▶ _Excerpted passage_
|Yamasaki, Masanori - UNIVERSITY OF MISSOURI|
|Schroeder, Steven - UNIVERSITY OF MISSOURI|
|Sanchez-Villeda, Hector - UNIVERSITY OF MISSOURI|
|Gaut, Brandon - UNIV OF CALIFORNIA-IRVINE|
Submitted to: The Plant Genome
Publication Type: Peer Reviewed Journal
Publication Acceptance Date: January 15, 2008
Publication Date: May 22, 2008
Citation: Yamasaki, M., Schroeder, S., Sanchez-Villeda, H., Gaut, B., Mcmullen, M.D. 2008. Empirical analysis of selection screens for domestication and improvement loci in maize by extended DNA sequencing. The Plant Genome. 1(1):33-43. Interpretive Summary: A major area of research is to identify genes that control agronomic trait expression. One novel approach is to use population genetic methods to identify genes that have nucleotide polymorphism patterns that are consistent with a history of artificial selection. We have recently screened 2000 corn genes and have identified 30 candidate genes by these approaches. However, as this screening was conducted on only a small region of each gene, a certain level of false positives are expected. In this publication we report on the use of extended sequencing to support the candidate status of the genes identified in prior studies. Our results indicate that about half of the genes identified in the initial screens show evidence of selection throughout the entire gene and therefore are strong candidates for controlling agronomic traits. This research is important to biologists and plant breeders because it identifies the best candidate genes for study and use in crop improvement programs.

▶ _What you should do_
Continue the summary of the maize gene-selection study above, picking up after its last sentence.

▶ _Supplied entries_
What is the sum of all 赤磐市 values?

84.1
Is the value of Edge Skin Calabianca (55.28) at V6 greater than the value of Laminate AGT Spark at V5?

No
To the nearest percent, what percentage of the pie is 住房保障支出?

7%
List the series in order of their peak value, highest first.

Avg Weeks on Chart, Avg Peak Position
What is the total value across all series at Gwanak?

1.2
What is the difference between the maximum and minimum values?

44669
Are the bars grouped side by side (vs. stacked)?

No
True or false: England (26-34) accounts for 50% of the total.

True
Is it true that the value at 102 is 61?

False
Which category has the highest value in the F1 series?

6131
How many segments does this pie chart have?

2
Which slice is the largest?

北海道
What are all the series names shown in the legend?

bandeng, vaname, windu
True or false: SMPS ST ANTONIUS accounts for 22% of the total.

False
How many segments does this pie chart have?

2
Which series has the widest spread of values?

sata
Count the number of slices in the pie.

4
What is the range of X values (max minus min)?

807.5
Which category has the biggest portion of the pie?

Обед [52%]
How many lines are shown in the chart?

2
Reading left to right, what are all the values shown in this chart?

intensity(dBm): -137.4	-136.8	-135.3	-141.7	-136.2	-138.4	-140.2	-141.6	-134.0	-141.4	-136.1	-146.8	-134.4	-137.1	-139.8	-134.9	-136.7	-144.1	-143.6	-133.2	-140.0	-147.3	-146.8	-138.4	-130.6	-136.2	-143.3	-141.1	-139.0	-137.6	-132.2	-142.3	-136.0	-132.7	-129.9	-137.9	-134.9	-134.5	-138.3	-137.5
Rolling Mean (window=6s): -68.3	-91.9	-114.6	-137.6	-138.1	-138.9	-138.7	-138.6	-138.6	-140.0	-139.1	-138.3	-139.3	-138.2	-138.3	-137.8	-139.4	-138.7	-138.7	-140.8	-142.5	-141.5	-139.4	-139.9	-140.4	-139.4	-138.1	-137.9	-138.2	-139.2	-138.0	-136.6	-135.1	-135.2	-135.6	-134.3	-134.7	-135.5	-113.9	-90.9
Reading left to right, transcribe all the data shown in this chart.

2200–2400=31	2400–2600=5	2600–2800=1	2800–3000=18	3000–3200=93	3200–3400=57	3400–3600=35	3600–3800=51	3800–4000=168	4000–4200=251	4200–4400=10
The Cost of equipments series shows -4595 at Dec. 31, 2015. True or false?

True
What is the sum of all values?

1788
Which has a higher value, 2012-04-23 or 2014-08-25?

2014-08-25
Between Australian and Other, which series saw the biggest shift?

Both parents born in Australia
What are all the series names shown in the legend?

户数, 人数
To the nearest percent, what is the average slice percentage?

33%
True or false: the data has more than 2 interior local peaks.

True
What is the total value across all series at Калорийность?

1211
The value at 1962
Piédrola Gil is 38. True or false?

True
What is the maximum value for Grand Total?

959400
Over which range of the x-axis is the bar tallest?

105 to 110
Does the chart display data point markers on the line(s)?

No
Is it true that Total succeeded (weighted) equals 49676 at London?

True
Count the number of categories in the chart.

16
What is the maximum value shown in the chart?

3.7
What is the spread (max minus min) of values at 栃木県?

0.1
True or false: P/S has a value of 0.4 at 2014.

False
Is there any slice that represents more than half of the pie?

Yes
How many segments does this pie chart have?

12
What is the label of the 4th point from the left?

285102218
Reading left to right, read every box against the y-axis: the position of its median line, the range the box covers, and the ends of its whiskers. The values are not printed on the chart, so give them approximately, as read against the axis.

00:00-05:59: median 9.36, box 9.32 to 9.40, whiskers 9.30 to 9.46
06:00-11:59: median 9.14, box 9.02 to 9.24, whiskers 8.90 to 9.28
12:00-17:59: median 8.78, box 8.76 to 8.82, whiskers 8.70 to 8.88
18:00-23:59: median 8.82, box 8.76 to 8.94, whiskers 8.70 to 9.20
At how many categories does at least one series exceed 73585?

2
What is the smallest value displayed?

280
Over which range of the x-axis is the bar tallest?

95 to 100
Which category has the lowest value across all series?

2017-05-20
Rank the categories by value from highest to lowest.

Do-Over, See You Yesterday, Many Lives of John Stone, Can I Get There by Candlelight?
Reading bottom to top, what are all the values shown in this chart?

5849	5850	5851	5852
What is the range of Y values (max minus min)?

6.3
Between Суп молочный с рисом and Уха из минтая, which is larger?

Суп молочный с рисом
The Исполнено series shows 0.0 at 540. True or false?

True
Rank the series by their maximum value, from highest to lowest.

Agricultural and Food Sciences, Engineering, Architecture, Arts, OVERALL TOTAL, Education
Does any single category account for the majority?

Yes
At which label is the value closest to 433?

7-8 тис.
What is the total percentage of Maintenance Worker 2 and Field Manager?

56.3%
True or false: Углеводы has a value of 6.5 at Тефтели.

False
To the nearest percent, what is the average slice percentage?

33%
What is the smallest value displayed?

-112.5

▶ _Answer for this exercise_
Technical Abstract: Both domestication and crop improvement in maize (Zea mays ssp. mays) have involved selection of specific alleles at genes controlling key morphological and agronomic traits, resulting in reduced genetic diversity relative to unselected genes. This difference in genetic diversity has led to the development of genomic screens for artificial selection in maize that have identified ~ 50 candidate agronomic genes. One limitation of these initial genome screens is that the short length of the alignment (average length: <300 bp) restricts the statistical power and may lead to false positives. Therefore, we performed extended sequencing throughout the available gene sequence of 27 previously identified selection candidates using maize inbred, maize landrace (for 12 genes) and teosinte (Zea mays ssp. parviglumis) accessions. The extended sequence alignments (average length: >2,000 bp) allowed clear separation of strong candidates for selection from those that cannot be distinguished from the tail of the diversity distribution of all maize genes. The extended alignments also allowed linkage disequilibrium to be considered in evaluating a candidate’s selection status. This proved particularly useful in distinguishing selection at domestication versus subsequent crop improvement.